A arquitetura política no Brasil precisa de grande reformulação, a começar pelo reforço das identidades partidárias, hoje esgarçadas como pano roto imprestável. Partidos abandonaram seus programas iniciais, arrastados pela débâcle das ideologias, cujo marco foi a derrubada do Muro de Berlim.
O socialismo clássico perdeu as estribeiras, o liberalismo mais parece uma parede rebocada a todo momento, ao gosto do experimentalismo de governantes sem rumo fixo, enquanto a social-democracia se estiola, perdendo substância.
Por aqui, o esforço de renovação tem se concentrado na superfície, mais claramente no nome da sigla. O DEM, que substituiu o PFL, se esforçou para apagar sua ligação com a ditadura militar. O PMDB, mais recentemente, tirou o P de partido, mas não conseguiu acender a velha chama que Ulisses Guimarães carregou por anos a fio, sob os hinos da liberdade, dos direitos humanos e da democracia. Bolsonaro tenta criar um partido para chamar de seu, o Aliança pelo Brasil, cujo escopo aponta para três Bs: boi, bíblia e bala.
Cheguemos perto do PT. Onde está a coluna vertebral do ente criado em fins dos anos 80 no ABC Paulista, sob o calor do chão de fábricas, o grito rouco de Lula, a bandeira vermelha do socialismo e a corrente uníssona de trabalhadores? Hoje, o PT está no epicentro da crise política que, há tempos, massacra a imagem de protagonistas, muitos expulsos da vivência congressual pelo voto, alguns detidos e outros respondendo a processos.
O PT está na caldeira fervente da Operação Lava-Jato. A sigla saiu da redoma do exclusivismo ético e moral em que se refugiou por muito tempo. Já não tem credibilidade para fazer a pregação entre “nós e eles”. O PT, como outros entes partidários, pode fazer algo para limpar sua fachada?
O governador do Maranhão, Flávio Dino, apontou uma pista. Estreita, mas pode ser o início de ampla remodelagem.

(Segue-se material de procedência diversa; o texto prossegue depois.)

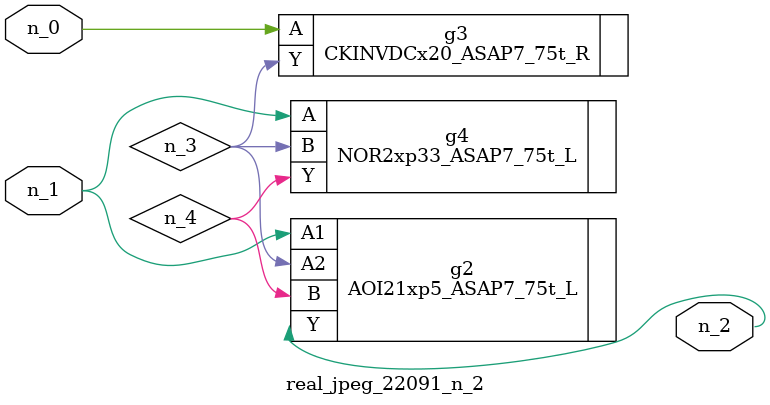
<source format=v>
module real_jpeg_22091_n_2 (n_1, n_0, n_2);

input n_1;
input n_0;

output n_2;

wire n_4;
wire n_3;

CKINVDCx20_ASAP7_75t_R g3 ( 
.A(n_0),
.Y(n_3)
);

AOI21xp5_ASAP7_75t_L g2 ( 
.A1(n_1),
.A2(n_3),
.B(n_4),
.Y(n_2)
);

NOR2xp33_ASAP7_75t_L g4 ( 
.A(n_1),
.B(n_3),
.Y(n_4)
);


endmodule
</source>
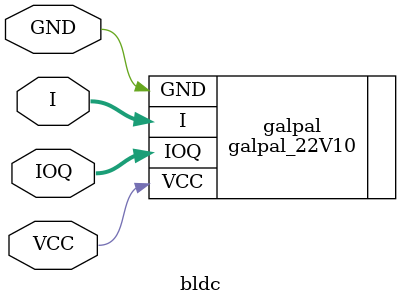
<source format=v>
/* Autogenerated from bldc.jed by galpal */

module bldc (
	input	[11:0]	I,
	inout	[9:0]	IOQ,
	input	VCC,
	input	GND
);

galpal_22V10 #(
	.FUSE(5892'b000000000000000000000000000000000000000000000000000000000000000011111111111100010111000000000000000000000000000000000000000000000000000000000000000000000000000000000000000000000000000000000000000000000000000000000000111111111101111111111111111111111010011111111111111111101111111111111111111111010111111111111111110111111111111111111111010110111111111111111110111111111111111111111110101111111111111111101111111111111111111101101111111111111111111011111111111111111111100111111111111111111111111111111111111111111111111111110000000000000000000000000000000000000000000000000000000000000000000000000000000000000000000000000000000000000000000000000000000000000000000000000000000000000000000000000000000011111111110111111111111111110111110101111111111111111110111111111111111111111110011111111111111111011111111111111111101111101011111111111111111011111111111111111111110110111111111111111110111111111111111110111101111111111111111111101111111111111111011111101111111111111111111111111111111111111111111111111111000000000000000000000000000000000000000000000000000000000000000000000000000000000000000000000000000000000000000000000000000000000000000000000000000000000000000000000000000000000000000000000000000000000000000000000000000000000000000000000000000000000000000000000000111111111101111111111111111101110110111111111111111111101111111111111111111101011111111111111111110111111111111111111011100111111111111111111110111111111111111111111010111111111111111111101111111111111111101111101111111111111111111011111111111111110111110111111111111111111111111111111111111111111111111111110000000000000000000000000000000000000000000000000000000000000000000000000000000000000000000000000000000000000000000000000000000000000000000000000000000000000000000000000000000000000000000000000000000000000000000000000000000000000000000000000000000000000000000000000000000000000000000000000000000000000000000011111111111111011111111111111111100101101111111111111111110111111111111111110110101011111111111111111110111111111111111111111101111111111111111111101111111111111111111001111111111111111111111011111111111111111101101111111111111111111110111111111111111101011111111111111111111111101111111111111111101011111111111111111111111111111111111111111111111111110000000000000000000000000000000000000000000000000000000000000000000000000000000000000000000000000000000000000000000000000000000000000000000000000000000000000000000000000000000000000000000000000000000000000000000000000000000000000000000000000000000000000000000000000000000000000000000000000000000000000000000000000000000000000000000000000000000000000000000000000000000000000000000000000000000000001111111111111101111111111111011111100110111111111111111111011111111111111011110110101111111111111111111011111111111111111111110111111111111111111110111111111111111111010111111111111111111111101111111111111111111010111111111111111111111011111111111110111110111111111111111111111110111111111111011111011111111111111111111111111111111111111111111111111111000000000000000000000000000000000000000000000000000000000000000000000000000000000000000000000000000000000000000000000000000000000000000000000000000000000000000000000000000000000000000000000000000000000000000000000000000000000000000000000000000000000000000000000000000000000000000000000000000000000000000000000000000000000000000000000000000000000000000000000000000000000000000000000000000000000000111111111111110111111111111101110101111011111111111111111101111111111111101110101110111111111111111111101111111111111111111111011111111111111111111011111111111111110110111111111111111111111110111111111111111110011111111111111111111111101111111111111011110111111111111111111111111011111111111101111110111111111111111111111111111111111111111111111111111100000000000000000000000000000000000000000000000000000000000000000000000000000000000000000000000000000000000000000000000000000000000000000000000000000000000000000000000000000000111111111111111111011111111011111010011111111111111111111111111111111110011110100111111111111111111111111101111011111111010110111111111111111111111111111110111101110101101111111111111111111111111111101110011101111111111111111111111111111111111011100111111101111111111111111111111111011110111110111011111111111111111111111111110111111110101111111011111111111111111111111101111111110111011111111111111111111111111111011111111101111111011111111111111111111111111111111111111111111111111100000000000000000000000000000000000000000000000000000000000000000000000000000000000000001111111111111111110111111111011101100111111111111111111111111101111011111111101001111111111111111111111111111111110110110101101111111111111111111111111111101101101110011111111111111111111111111101111111011111011110111111111111111111111111011111110101110111111111111111111111111111110111101111101110111111111111111111111111111111111011011111101101111111111111111111111111111110111111110111101111111111111111111111111111101111011101111111111111111111111111111111111111111111111111111111111111111111111111111101111110111010011111111111111111111111111111011110101111101011111111111111111111111101111111110111010101111111111111111111111111011111111011110101101111111111111111111111110111011111111110110111111111111111111111111101110111110111111101111111111111111111111111011111111010111111101111111111111111111111111111011110111101111011111111111111111111111111111111101111101101111111111111111111111111111111111001111111011111111111111111111111111111111111111111111111111100000000000000000000000000000000000000000000000000000000000000000000000000000000000000000000000000000000000000000000000000000000000000000000000000000000000000000000000000000000000000000000000000000000000000000000000000000000000000000000000000000000000000000000000000000000000000000000000000000000000000000000111111111111111111111111111111111111111111011111111111111111111111111111111111111111111111111110111111111111111111111111111111111111)
	) galpal (
	.I(I),
	.IOQ(IOQ),
	.VCC(VCC),
	.GND(GND)
);

endmodule

</source>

Sugeriu a mudança de nome. Surgiu até a expressão “retrofit”. Esse termo, surgido na Europa e Estados Unidos, significa “colocar o antigo em forma” (retro do latim “movimentar-se para trás” e fit do inglês, significando adaptação, ajuste).
Nesse ponto, convém lembrar o conceito de identidade e de imagem. Identidade é a soma do escopo programático, tradição, lutas, história de sucesso e insucesso, quadros, enfim, tudo que lembre a grandeza do partido. Imagem, por sua vez, é a projeção da identidade, a percepção sensitiva captada pelos cidadãos, a ideia que se tem da agremiação.
A imagem dos partidos brasileiros está no fundo do poço. E sua elevação para níveis satisfatórios não se dará apenas por meio de artifícios do marketing, o que chamo também da cosmética partidária. Voltemos ao exemplo da parede. Pintar uma parede velha sem mexer no reboco poderá deixá-la bonita por pouco tempo.
Mais que retrofit imagético, os partidos deverão mexer em sua completa engenharia, montando uma base de conceitos e programas, um arsenal de compromissos, estruturas sólidas capazes de suportar as tempestades da política. E o que acontecerá se as siglas não se vestirem com o manto de conteúdos? Ora, afastamento progressivo da sociedade. Os eleitores acabarão votando em figuras do momento, aventureiros, impostores, perfis canhestros e sem preparo.
O momento sugere seguir os passos de Zaratustra, o profeta de Nietsche: “novos caminhos sigo, uma nova fala me empolga. Cansei-me das velhas línguas. Não quer mais o meu espírito caminhar com solas gastas.”